- Click here to view a copy of Crisis Group's report on the gold mining sector in Zimbabwe. (1.41 MB)
Instability in Zimbabwe caused by a spike in violence in the country’s gold mining sector over the last year, has eroded the export revenue that President Emmerson Mnangagwa’s government “urgently needs to keep the country’s struggling economy afloat,” independent nongovernmental organisation Crisis Group senior consultant for Southern Africa Piers Pigou laments.
In a statement on November 24, Pigou says this “bloodshed” – which has seen hundreds lose their lives – “is better seen as a symptom of Zimbabwe’s flawed centralised gold buying scheme, patronage-based economy and obsolete legal and regulatory system”.
A detailed comparison of three mining sites, based on new field research, reveals that political interests often drive violence, while gang violence flourishes around gold mining sites where the rule of law is weak, according to the statement.
“Reforms and development in the gold sector are crucial. Gold is Zimbabwe’s largest foreign exchange earner and Zimbabwe’s only major export commodity that has not dropped radically in price during the worldwide Covid-19 pandemic,” notes Crisis Group economics of conflict fellow Anouk Rigterink.
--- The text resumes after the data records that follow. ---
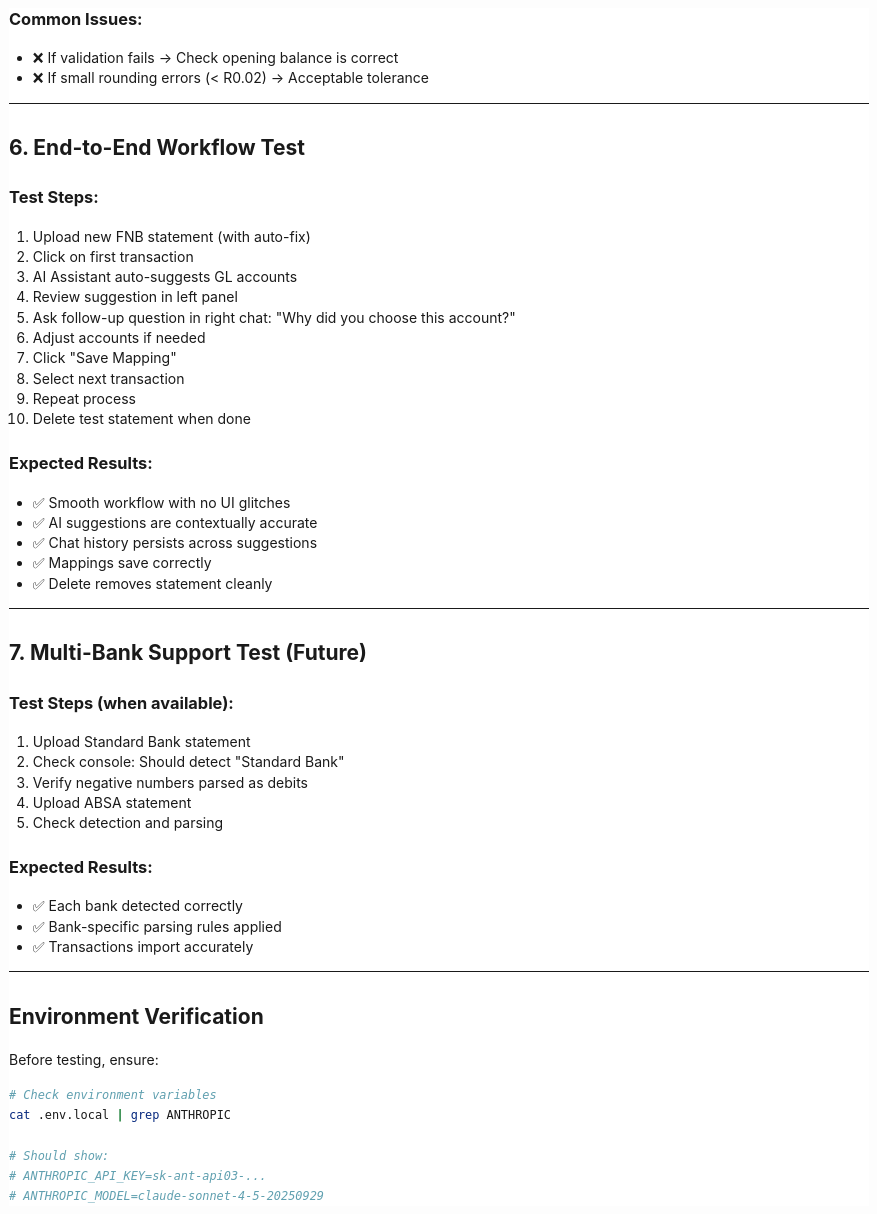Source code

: ### Common Issues:
- ❌ If validation fails → Check opening balance is correct
- ❌ If small rounding errors (< R0.02) → Acceptable tolerance

---

## 6. End-to-End Workflow Test

### Test Steps:
1. Upload new FNB statement (with auto-fix)
2. Click on first transaction
3. AI Assistant auto-suggests GL accounts
4. Review suggestion in left panel
5. Ask follow-up question in right chat: "Why did you choose this account?"
6. Adjust accounts if needed
7. Click "Save Mapping"
8. Select next transaction
9. Repeat process
10. Delete test statement when done

### Expected Results:
- ✅ Smooth workflow with no UI glitches
- ✅ AI suggestions are contextually accurate
- ✅ Chat history persists across suggestions
- ✅ Mappings save correctly
- ✅ Delete removes statement cleanly

---

## 7. Multi-Bank Support Test (Future)

### Test Steps (when available):
1. Upload Standard Bank statement
2. Check console: Should detect "Standard Bank"
3. Verify negative numbers parsed as debits
4. Upload ABSA statement
5. Check detection and parsing

### Expected Results:
- ✅ Each bank detected correctly
- ✅ Bank-specific parsing rules applied
- ✅ Transactions import accurately

---

## Environment Verification

Before testing, ensure:
```bash
# Check environment variables
cat .env.local | grep ANTHROPIC

# Should show:
# ANTHROPIC_API_KEY=sk-ant-api03-...
# ANTHROPIC_MODEL=claude-sonnet-4-5-20250929
```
Therefore, Rigterink suggests that the priorities of Mnangagwa’s government should include giving artisanal mining cooperatives legal standing, paying gold producers benchmarked prices to reduce smuggling and strengthening mining dispute resolution.
Mining companies should also cooperate with artisanal miners, whose representative bodies should professionalise, he says, while multilateral organisations, such as the International Monetary Fund and neighbour South Africa should include metrics on mining when assessing Zimbabwe’s reform.
“The Mnangagwa government, mining companies, civil society and international actors can take steps to dial back this worrying uptick in violence. Absent such steps, cycles of violence will recur, hurting industrial miners’ profits and artisanal miners’ livelihoods, not to mention President Mnangagwa’s political standing,” Rigterink concludes.